Leave out every line before the one containing "PF Dekka Font Family", and repeat the rest of the material below exactly, that line included.

> _GIVEN ENTRIES_:
━━━━━━━━
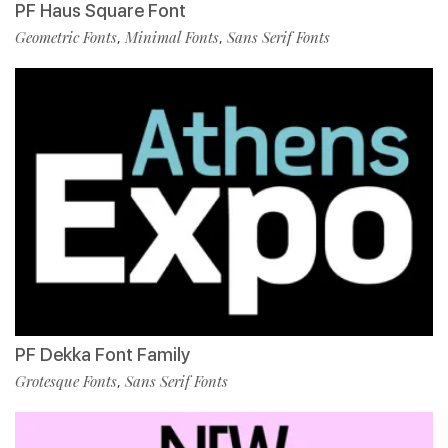
PF Haus Square Font
Geometric Fonts
Minimal Fonts
Sans Serif Fonts
,
,
PF Dekka Font Family
Grotesque Fonts
Sans Serif Fonts
,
━━━━━━━━
> _OUTPUT OF THE TASK_:
PF Dekka Font Family
Grotesque Fonts
Sans Serif Fonts
,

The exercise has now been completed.